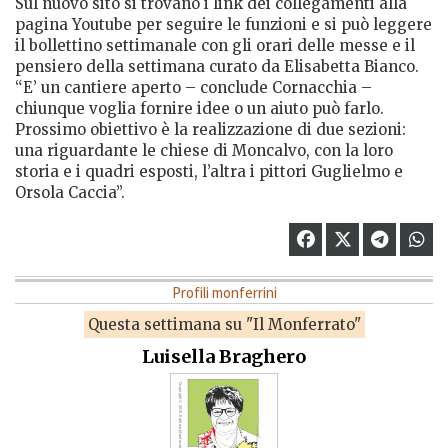
Sul nuovo sito si trovano i link dei collegamenti alla
pagina Youtube per seguire le funzioni e si può leggere
il bollettino settimanale con gli orari delle messe e il
pensiero della settimana curato da Elisabetta Bianco.
“E’ un cantiere aperto – conclude Cornacchia –
chiunque voglia fornire idee o un aiuto può farlo.
Prossimo obiettivo è la realizzazione di due sezioni:
una riguardante le chiese di Moncalvo, con la loro
storia e i quadri esposti, l’altra i pittori Guglielmo e
Orsola Caccia”.
Profili monferrini
Questa settimana su "Il Monferrato"
Luisella Braghero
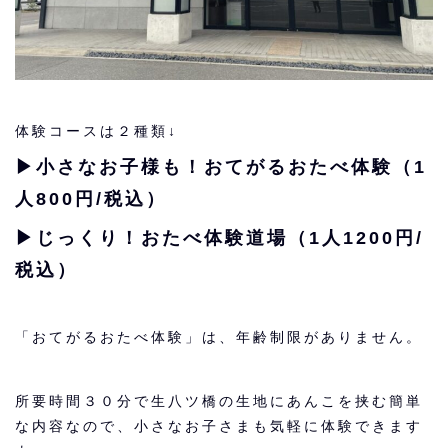
体験コースは２種類↓
▶︎小さなお子様も！おてがるおたべ体験（1
人800円/税込）
▶︎じっくり！おたべ体験道場（1人1200円/
税込）
「おてがるおたべ体験」は、年齢制限がありません。
所要時間３０分で生八ツ橋の生地にあんこを挟む簡単
な内容なので、小さなお子さまも気軽に体験できます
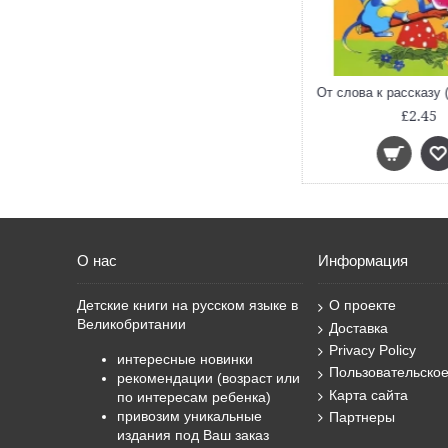
Цифры и счет (2-3 года)
£2.45
О нас
Информация
Детские книги на русском языке в
О проекте
Великобритании
Доставка
Privacy Policy
интересные новинки
Пользовательско
рекомендации (возраст или
Карта сайта
по интересам ребенка)
привозим уникальные
Партнеры
издания под Ваш заказ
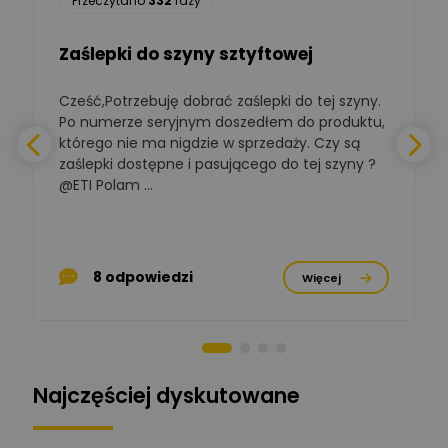
Przeczytano
332
razy
Ekspert ds. automatyki
Zadaj pytanie
budynkowej
Zaślepki do szyny sztyftowej
Polska Izba
Gospodarcza
Cześć,Potrzebuję dobrać zaślepki do tej szyny.
W
Zadaj pytanie
Elektrotechniki
Po numerze seryjnym doszedłem do produktu,
Ekspert ds. normalizacji
którego nie ma nigdzie w sprzedaży. Czy są
zaślepki dostępne i pasującego do tej szyny ?
a
BOWWE
Ekspert ds. rozwoju
@ETI Polam ...
Zadaj pytanie
biznesu w sektorze online
a
i technologii
komputerowych
p
Mariusz Borowy
8 odpowiedzi
Więcej
Ekspert ds. remontu starej
Zadaj pytanie
chaty
Stanisław Rak
Zadaj pytanie
Ekspert P&PM
Najczęściej dyskutowane
Artur Dudek
Zadaj pytanie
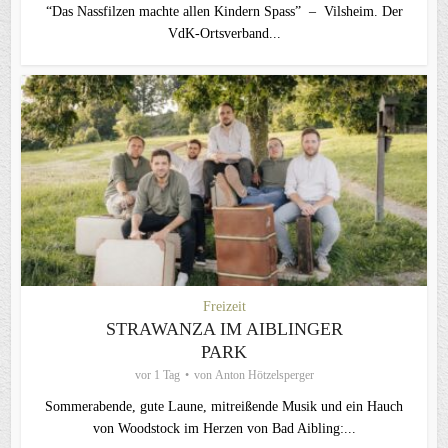
“Das Nassfilzen machte allen Kindern Spass” – Vilsheim. Der
VdK-Ortsverband...
Freizeit
STRAWANZA IM AIBLINGER
PARK
vor 1 Tag
von
Anton Hötzelsperger
Sommerabende, gute Laune, mitreißende Musik und ein Hauch
von Woodstock im Herzen von Bad Aibling:...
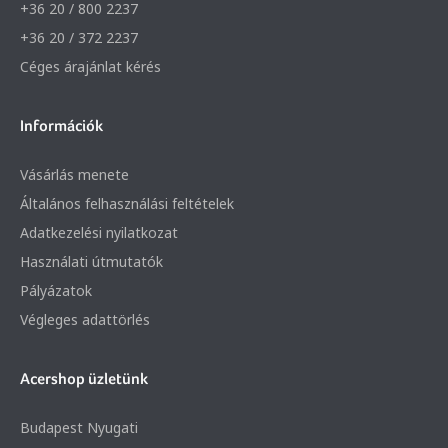
+36 20 / 800 2237
+36 20 / 372 2237
Céges árajánlat kérés
Információk
Vásárlás menete
Általános felhasználási feltételek
Adatkezelési nyilatkozat
Használati útmutatók
Pályázatok
Végleges adattörlés
Acershop üzletünk
Budapest Nyugati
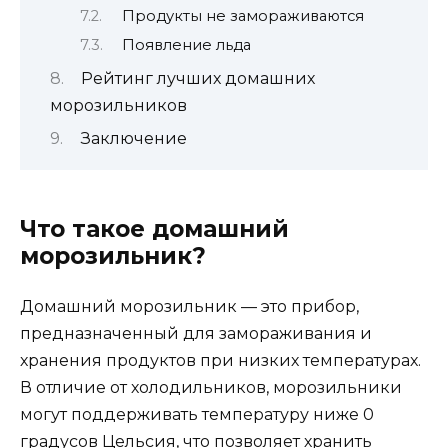
Продукты не замораживаются
Появление льда
Рейтинг лучших домашних
морозильников
Заключение
Что такое домашний
морозильник?
Домашний морозильник — это прибор,
предназначенный для замораживания и
хранения продуктов при низких температурах.
В отличие от холодильников, морозильники
могут поддерживать температуру ниже 0
градусов Цельсия, что позволяет хранить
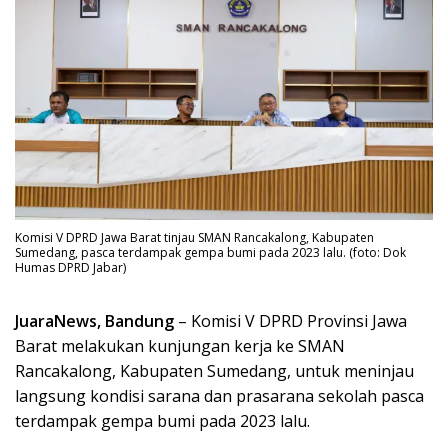
Komisi V DPRD Jawa Barat tinjau SMAN Rancakalong, Kabupaten
Sumedang, pasca terdampak gempa bumi pada 2023 lalu. (foto: Dok
Humas DPRD Jabar)
JuaraNews, Bandung
– Komisi V DPRD Provinsi Jawa
Barat melakukan kunjungan kerja ke SMAN
Rancakalong, Kabupaten Sumedang, untuk meninjau
langsung kondisi sarana dan prasarana sekolah pasca
terdampak gempa bumi pada 2023 lalu.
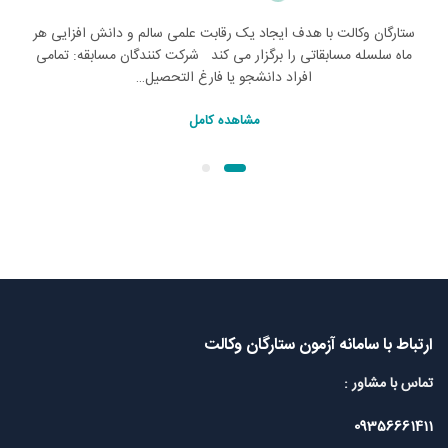
ستارگان وکالت با هدف ایجاد یک رقابت علمی سالم و دانش افزایی هر
ماه سلسله مسابقاتی را برگزار می کند شرکت کنندگان مسابقه: تمامی
افراد دانشجو یا فارغ‌ التحصیل…
مشاهده کامل
ارتباط با سامانه آزمون ستارگان وکالت
تماس با مشاور :
09356661411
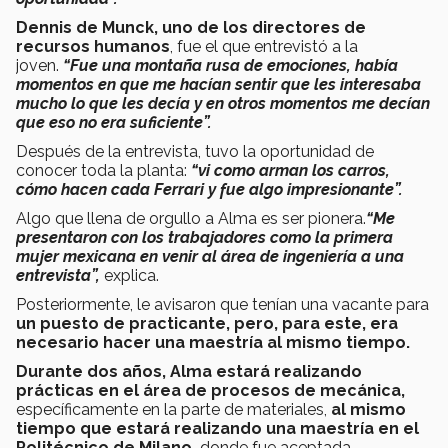
Dennis de Munck, uno de los directores de
recursos humanos
, fue el que entrevistó a la
joven.
“Fue una montaña rusa de emociones, había
momentos en que me hacían sentir que les interesaba
mucho lo que les decía y en otros momentos me decían
que eso no era suficiente”.
Después de la entrevista, tuvo la oportunidad de
conocer toda la planta:
“vi como arman los carros,
cómo hacen cada Ferrari y fue algo impresionante”.
Algo que llena de orgullo a Alma es ser pionera.
“Me
presentaron con los trabajadores como la primera
mujer mexicana en venir al área de ingeniería a una
entrevista”,
explica.
Posteriormente, le avisaron que tenían una vacante para
un puesto de practicante, pero, para este, era
necesario hacer una maestría al mismo tiempo.
Durante dos años, Alma estará realizando
prácticas en el área de procesos de mecánica,
específicamente en la parte de materiales,
al mismo
tiempo que estará realizando una maestría en el
Politécnico de Milano,
donde fue aceptada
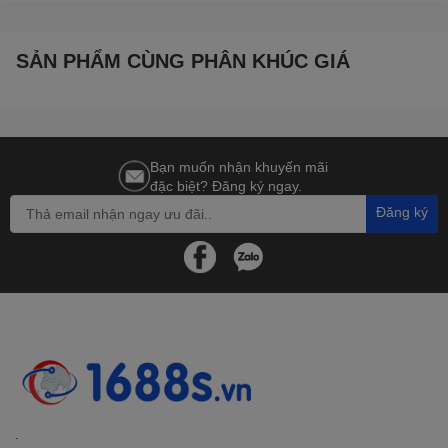
SẢN PHẨM CÙNG PHÂN KHÚC GIÁ
Bạn muốn nhận khuyến mãi
đặc biệt? Đăng ký ngay.
Đăng ký
.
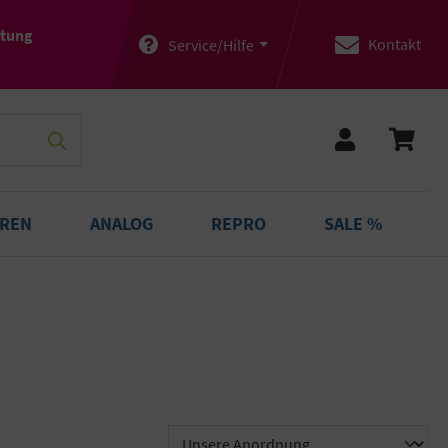
atung
Kontakt
Service/Hilfe
OREN
ANALOG
REPRO
SALE %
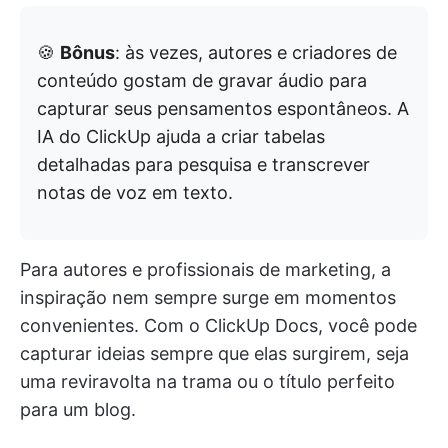
🍪
Bônus
: às vezes, autores e criadores de
conteúdo gostam de gravar áudio para
capturar seus pensamentos espontâneos. A
IA do ClickUp ajuda a criar tabelas
detalhadas para pesquisa e transcrever
notas de voz em texto.
Para autores e profissionais de marketing, a
inspiração nem sempre surge em momentos
convenientes. Com o ClickUp Docs, você pode
capturar ideias sempre que elas surgirem, seja
uma reviravolta na trama ou o título perfeito
para um blog.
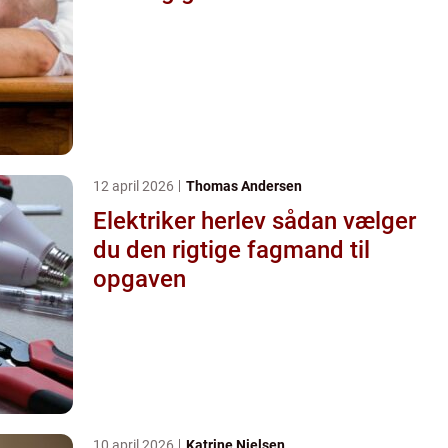
12 april 2026
Thomas Andersen
Elektriker herlev sådan vælger
du den rigtige fagmand til
opgaven
10 april 2026
Katrine Nielsen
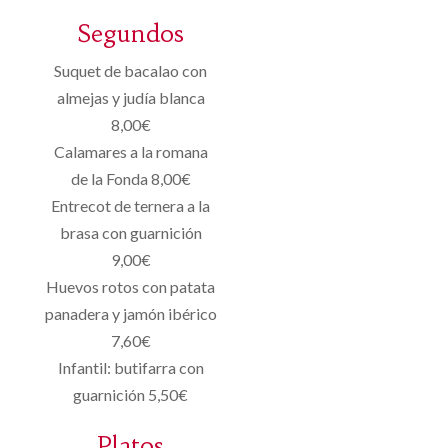
Segundos
Suquet de bacalao con
almejas y judía blanca
8,00€
Calamares a la romana
de la Fonda 8,00€
Entrecot de ternera a la
brasa con guarnición
9,00€
Huevos rotos con patata
panadera y jamón ibérico
7,60€
Infantil: butifarra con
guarnición 5,50€
Platos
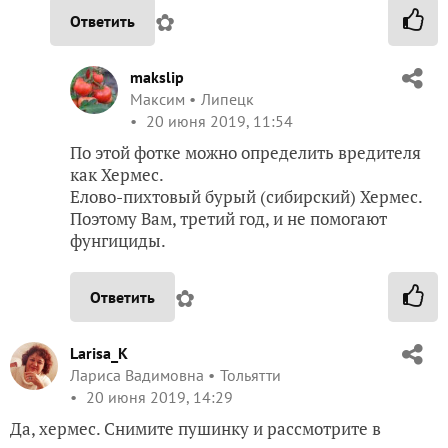
✿
Ответить
makslip
Максим
Липецк
20 июня 2019, 11:54
По этой фотке можно определить вредителя
как Хермес.
Елово-пихтовый бурый (сибирский) Хермес.
Поэтому Вам, третий год, и не помогают
фунгициды.
✿
Ответить
Larisa_K
Лариса Вадимовна
Тольятти
20 июня 2019, 14:29
Да, хермес. Снимите пушинку и рассмотрите в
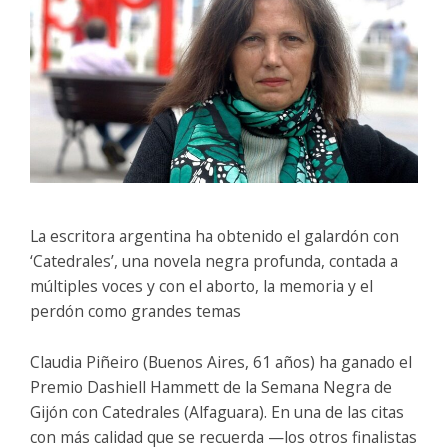
La escritora argentina ha obtenido el galardón con
‘Catedrales’, una novela negra profunda, contada a
múltiples voces y con el aborto, la memoria y el
perdón como grandes temas
Claudia Piñeiro (Buenos Aires, 61 años) ha ganado el
Premio Dashiell Hammett de la Semana Negra de
Gijón con Catedrales (Alfaguara). En una de las citas
con más calidad que se recuerda —los otros finalistas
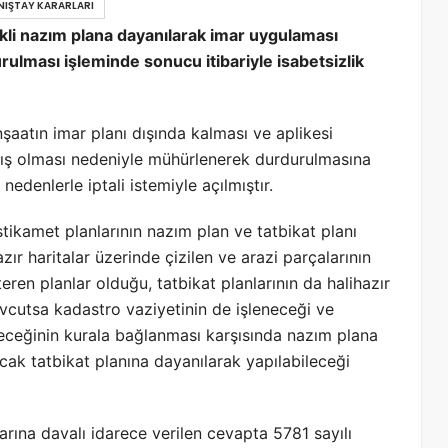
ANIŞTAY KARARLARI
li nazım plana dayanılarak imar uygulaması
ulması işleminde sonucu itibariyle isabetsizlik
şaatın imar planı dışında kalması ve aplikesi
mış olması nedeniyle mühürlenerek durdurulmasına
nedenlerle iptali istemiyle açılmıştır.
tikamet planlarının nazım plan ve tatbikat planı
zır haritalar üzerinde çizilen ve arazi parçalarının
steren planlar olduğu, tatbikat planlarının da halihazır
vcutsa kadastro vaziyetinin de işleneceği ve
ereceğinin kurala bağlanması karşısında nazım plana
ak tatbikat planına dayanılarak yapılabileceği
arına davalı idarece verilen cevapta 5781 sayılı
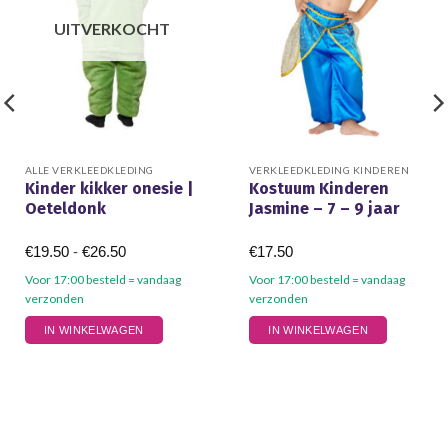
UITVERKOCHT
ALLE VERKLEEDKLEDING
VERKLEEDKLEDING KINDEREN
Kinder kikker onesie |
Kostuum Kinderen
Oeteldonk
Jasmine – 7 – 9 jaar
Prijsklasse:
€
19.50
-
€
26.50
€
17.50
€19.50
tot
Voor 17:00 besteld = vandaag
Voor 17:00 besteld = vandaag
€26.50
verzonden
verzonden
Dit
IN WINKELWAGEN
IN WINKELWAGEN
product
heeft
meerdere
variaties.
Deze
optie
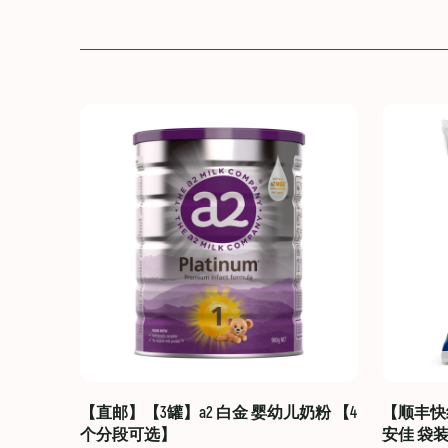
【直邮】【3罐】a2 白金 婴幼儿奶粉 【4
【顺丰快线
个分段可选】
安佳 袋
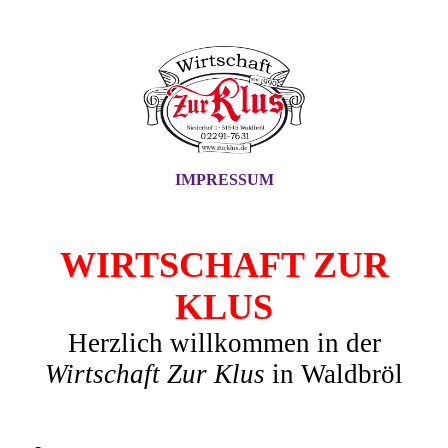
IMPRESSUM
WIRTSCHAFT ZUR
KLUS
Herzlich willkommen in der
Wirtschaft Zur Klus
in Waldbröl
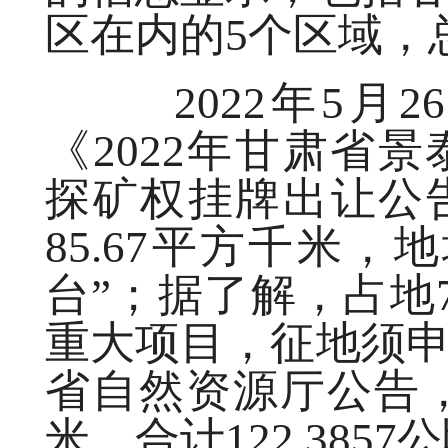
区在内的5个区域，总
2022年5月2
《2022年甘肃省
探矿权挂牌出让公
85.67平方千米
台”；据了解，占地7
重大项目，征地须
省自然资源厅公告，
米，合计122.3857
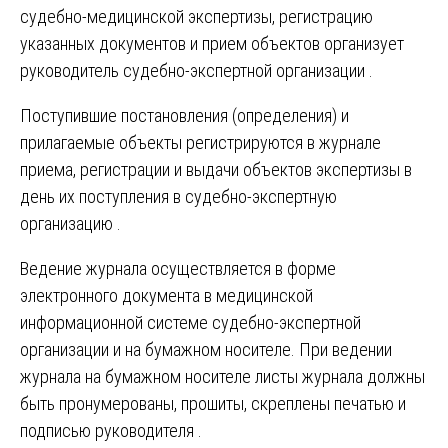
судебно-медицинской экспертизы, регистрацию
указанных документов и прием объектов организует
руководитель судебно-экспертной организации .
Поступившие постановления (определения) и
прилагаемые объекты регистрируются в журнале
приема, регистрации и выдачи объектов экспертизы в
день их поступления в судебно-экспертную
организацию .
Ведение журнала осуществляется в форме
электронного документа в медицинской
информационной системе судебно-экспертной
организации и на бумажном носителе. При ведении
журнала на бумажном носителе листы журнала должны
быть пронумерованы, прошиты, скреплены печатью и
подписью руководителя .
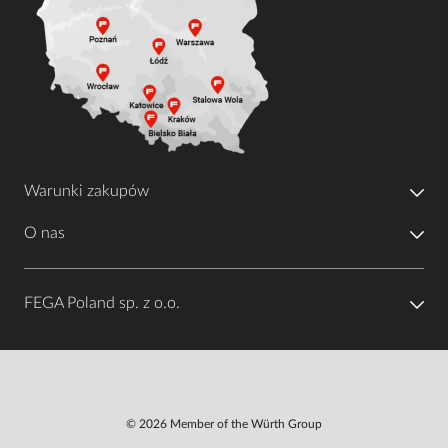
Warunki zakupów
O nas
FEGA Poland sp. z o.o.
© 2026 Member of the Würth Group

Problem: The string "gempa" appears in how many lines above? Answer with the number only.

Task answer: 2